Most of my work is with startups in the high-technology sector, but I also volunteer as a trustee and non-executive director for social enterprise charity Forth Sector. There we have a number of enterprises including a laundry and a garment embroidering business, and recently I’ve been reflecting on how different these enterprises are from the startups I work with daily.
Product vs. Idea
In the laundry and embroidery firms we know exactly what we are selling. We know exactly what our materials and labour costs are, and we have a large customer base with established pricing.
In the startup world, what we are selling is usually less concrete. Product specifications are flexible, service offerings are improvised or adapted on the spot, and sometimes we end up delivering a product as a service or vice-versa to satisfy a customer need. We don’t yet have robust and proven pricing models, so we have to do a lot of quick thinking!
For Forth Sector’s firms we have a well-known set of competitors, and we understand pretty well who is likely to buy from us and why. We also understand why we lose some deals, and which deals aren’t worth pursuing in the first place. In almost all situations the purchaser is definitely going to buy – it just may or may not be from us.
In startups we have a theoretical understanding of our competition, but we are usually trying to position our offering as being unique. As such often we try to avoid direct competition, and so our real competitors are “do nothing” or “do something completely different”. We are usually still trying to build a detailed picture of exactly who will buy, who won’t, and what we can do to change that.

Material supplied:
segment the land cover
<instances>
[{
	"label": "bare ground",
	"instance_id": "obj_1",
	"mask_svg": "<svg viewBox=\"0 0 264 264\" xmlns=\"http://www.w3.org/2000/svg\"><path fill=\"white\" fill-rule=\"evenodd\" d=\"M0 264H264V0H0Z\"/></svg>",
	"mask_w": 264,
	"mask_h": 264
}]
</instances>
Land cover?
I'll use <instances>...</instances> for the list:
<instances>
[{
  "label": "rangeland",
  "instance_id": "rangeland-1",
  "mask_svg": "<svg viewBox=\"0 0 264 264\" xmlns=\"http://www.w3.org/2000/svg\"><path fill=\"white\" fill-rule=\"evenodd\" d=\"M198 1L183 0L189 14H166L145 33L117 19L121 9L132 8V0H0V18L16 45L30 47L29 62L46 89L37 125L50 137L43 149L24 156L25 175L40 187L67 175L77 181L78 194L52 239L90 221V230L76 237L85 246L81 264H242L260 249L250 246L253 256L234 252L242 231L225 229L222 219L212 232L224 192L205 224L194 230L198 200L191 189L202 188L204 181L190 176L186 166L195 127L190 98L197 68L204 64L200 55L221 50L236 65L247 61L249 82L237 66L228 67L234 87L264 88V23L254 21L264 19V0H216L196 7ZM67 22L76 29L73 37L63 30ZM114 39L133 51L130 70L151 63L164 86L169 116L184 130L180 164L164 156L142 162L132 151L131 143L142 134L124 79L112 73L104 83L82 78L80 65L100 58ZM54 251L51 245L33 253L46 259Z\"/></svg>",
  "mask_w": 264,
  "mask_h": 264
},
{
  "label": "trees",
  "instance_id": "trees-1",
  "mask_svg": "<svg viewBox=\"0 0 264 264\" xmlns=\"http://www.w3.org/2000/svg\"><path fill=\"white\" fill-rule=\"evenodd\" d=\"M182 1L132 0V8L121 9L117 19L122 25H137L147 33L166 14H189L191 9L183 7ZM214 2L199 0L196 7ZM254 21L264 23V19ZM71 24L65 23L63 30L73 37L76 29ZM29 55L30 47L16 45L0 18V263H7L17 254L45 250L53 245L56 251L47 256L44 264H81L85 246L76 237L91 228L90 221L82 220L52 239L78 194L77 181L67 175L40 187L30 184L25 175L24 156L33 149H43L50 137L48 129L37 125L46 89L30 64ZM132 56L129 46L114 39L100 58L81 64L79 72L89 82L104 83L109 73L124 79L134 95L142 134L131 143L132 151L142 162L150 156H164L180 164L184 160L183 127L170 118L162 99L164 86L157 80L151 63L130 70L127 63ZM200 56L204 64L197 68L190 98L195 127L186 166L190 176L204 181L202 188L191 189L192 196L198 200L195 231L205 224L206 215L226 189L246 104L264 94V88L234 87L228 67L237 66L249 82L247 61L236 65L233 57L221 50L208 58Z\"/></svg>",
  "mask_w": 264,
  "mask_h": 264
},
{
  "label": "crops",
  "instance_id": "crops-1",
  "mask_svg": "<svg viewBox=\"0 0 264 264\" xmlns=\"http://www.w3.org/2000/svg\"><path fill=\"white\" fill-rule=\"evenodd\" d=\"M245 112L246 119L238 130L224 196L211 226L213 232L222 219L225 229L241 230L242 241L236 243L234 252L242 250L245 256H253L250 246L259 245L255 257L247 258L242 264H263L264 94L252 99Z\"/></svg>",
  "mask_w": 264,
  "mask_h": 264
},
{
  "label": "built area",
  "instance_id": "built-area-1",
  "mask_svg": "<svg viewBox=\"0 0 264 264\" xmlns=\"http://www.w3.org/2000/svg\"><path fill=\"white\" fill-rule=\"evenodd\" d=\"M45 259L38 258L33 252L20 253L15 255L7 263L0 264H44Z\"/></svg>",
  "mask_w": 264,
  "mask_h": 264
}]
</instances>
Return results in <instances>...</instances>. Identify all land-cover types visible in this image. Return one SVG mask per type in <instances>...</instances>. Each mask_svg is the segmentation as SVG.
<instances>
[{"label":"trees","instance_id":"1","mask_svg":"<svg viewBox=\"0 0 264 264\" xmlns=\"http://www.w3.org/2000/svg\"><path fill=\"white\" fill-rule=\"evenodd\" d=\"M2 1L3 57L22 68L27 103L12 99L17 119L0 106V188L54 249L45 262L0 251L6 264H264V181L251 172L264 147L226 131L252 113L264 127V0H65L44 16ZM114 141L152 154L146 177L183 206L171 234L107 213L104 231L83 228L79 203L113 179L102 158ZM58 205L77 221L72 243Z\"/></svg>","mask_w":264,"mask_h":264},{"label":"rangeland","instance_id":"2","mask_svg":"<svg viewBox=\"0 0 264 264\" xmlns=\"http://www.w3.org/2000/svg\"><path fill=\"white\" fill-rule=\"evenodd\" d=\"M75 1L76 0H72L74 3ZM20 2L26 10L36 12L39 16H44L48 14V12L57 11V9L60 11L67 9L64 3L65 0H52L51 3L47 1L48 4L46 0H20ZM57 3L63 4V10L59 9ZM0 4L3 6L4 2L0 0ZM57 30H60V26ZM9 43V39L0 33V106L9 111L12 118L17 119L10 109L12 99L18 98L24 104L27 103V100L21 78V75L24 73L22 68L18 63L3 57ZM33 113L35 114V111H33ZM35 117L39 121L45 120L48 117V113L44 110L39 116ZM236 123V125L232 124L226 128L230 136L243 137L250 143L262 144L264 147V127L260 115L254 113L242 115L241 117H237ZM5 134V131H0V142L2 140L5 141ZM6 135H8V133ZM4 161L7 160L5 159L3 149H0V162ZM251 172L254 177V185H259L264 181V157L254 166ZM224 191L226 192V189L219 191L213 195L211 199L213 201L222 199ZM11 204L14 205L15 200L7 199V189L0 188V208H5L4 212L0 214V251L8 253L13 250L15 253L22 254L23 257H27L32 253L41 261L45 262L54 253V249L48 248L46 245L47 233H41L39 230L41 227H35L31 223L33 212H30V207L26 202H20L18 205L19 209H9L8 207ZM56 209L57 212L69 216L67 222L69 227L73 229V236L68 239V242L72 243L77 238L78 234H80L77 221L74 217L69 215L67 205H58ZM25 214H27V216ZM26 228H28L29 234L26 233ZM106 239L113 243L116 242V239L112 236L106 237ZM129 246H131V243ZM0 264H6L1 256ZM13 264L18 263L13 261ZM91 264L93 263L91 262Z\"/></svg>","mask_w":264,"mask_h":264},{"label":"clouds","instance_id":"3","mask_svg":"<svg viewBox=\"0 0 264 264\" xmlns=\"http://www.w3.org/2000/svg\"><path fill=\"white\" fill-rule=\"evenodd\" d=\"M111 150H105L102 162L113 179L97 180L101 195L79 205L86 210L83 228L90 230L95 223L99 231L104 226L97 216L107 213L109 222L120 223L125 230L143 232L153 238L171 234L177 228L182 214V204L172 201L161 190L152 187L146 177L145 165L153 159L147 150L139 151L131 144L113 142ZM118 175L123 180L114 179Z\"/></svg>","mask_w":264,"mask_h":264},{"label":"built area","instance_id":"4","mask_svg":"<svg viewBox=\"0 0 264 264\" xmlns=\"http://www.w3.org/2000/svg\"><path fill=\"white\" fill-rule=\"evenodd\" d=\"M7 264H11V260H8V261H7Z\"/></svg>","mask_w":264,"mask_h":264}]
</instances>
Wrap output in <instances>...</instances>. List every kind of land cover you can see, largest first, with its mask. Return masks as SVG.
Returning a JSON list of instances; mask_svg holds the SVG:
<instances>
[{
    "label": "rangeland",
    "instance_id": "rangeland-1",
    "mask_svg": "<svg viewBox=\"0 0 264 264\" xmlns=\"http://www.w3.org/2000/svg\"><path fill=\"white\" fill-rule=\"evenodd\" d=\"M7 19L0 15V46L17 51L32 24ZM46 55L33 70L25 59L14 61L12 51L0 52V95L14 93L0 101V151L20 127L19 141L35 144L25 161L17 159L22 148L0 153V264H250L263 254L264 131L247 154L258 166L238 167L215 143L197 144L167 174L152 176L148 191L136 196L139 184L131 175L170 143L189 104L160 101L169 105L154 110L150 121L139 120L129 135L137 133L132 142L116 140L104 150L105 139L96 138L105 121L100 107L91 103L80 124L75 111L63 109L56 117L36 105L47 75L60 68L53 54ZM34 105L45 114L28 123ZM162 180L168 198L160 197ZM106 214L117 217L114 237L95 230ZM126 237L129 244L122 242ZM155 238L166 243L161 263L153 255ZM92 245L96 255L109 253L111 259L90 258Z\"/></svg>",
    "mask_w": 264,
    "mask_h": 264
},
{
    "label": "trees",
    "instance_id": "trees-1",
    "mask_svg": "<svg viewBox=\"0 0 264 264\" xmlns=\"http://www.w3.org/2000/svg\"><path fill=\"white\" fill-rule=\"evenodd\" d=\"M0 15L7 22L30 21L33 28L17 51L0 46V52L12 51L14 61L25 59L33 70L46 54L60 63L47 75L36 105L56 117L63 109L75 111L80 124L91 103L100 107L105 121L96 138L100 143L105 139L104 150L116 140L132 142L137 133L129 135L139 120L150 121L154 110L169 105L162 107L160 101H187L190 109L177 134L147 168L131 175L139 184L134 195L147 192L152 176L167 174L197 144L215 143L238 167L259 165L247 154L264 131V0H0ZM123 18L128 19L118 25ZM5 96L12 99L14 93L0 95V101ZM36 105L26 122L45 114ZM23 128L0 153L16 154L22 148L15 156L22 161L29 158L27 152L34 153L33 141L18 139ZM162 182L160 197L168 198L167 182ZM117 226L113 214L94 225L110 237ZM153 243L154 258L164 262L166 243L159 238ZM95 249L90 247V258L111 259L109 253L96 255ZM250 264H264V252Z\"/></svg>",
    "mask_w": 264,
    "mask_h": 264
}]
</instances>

Complete the following:
**1)** Return the passage on startups and social enterprises word for word, from "Product vs. Idea" up to and including "with established pricing.".
**2)** Take the passage on startups and social enterprises further, writing on from its final sentence.
The items play no part in the work here.

Results for each task:
**1)**
Product vs. Idea
In the laundry and embroidery firms we know exactly what we are selling. We know exactly what our materials and labour costs are, and we have a large customer base with established pricing.

**2)**
In the laundry or embroidery firm, we have a fairly good idea of what we can do to bring in more business and what the lead times are. We might use mailshots or lead generation to get meetings, most of our customers are local and easy to meet, and we know how long it is likely to take to win business.
The startups are, once again, a bit less clear. There is certainly a relationship between how hard we work to sell and what we achieve, but we don’t have a mature enough process to outsource or to accurately predict the effect of a particular campaign.
All business is uncertain, and in the Forth Sector firms we certainly have our ups and downs. Businesses like laundry are quite low-margin, although we manage to derive a lot of social benefit from the jobs we create in addition to the income we generate.
The startups however are hugely uncertain – there is so much we are still learning that sales are inevitably unpredictable. There is the potential for huge success, but everyone in the startup world is familiar with companies that have failed or been forced to change direction when sales didn’t materialise as hoped.
Different Types of Sales
All this emphasises to me once again why the sales skills needed in startups are different from those in more established companies – a different set of skills is needed to deal with the high levels of uncertainty.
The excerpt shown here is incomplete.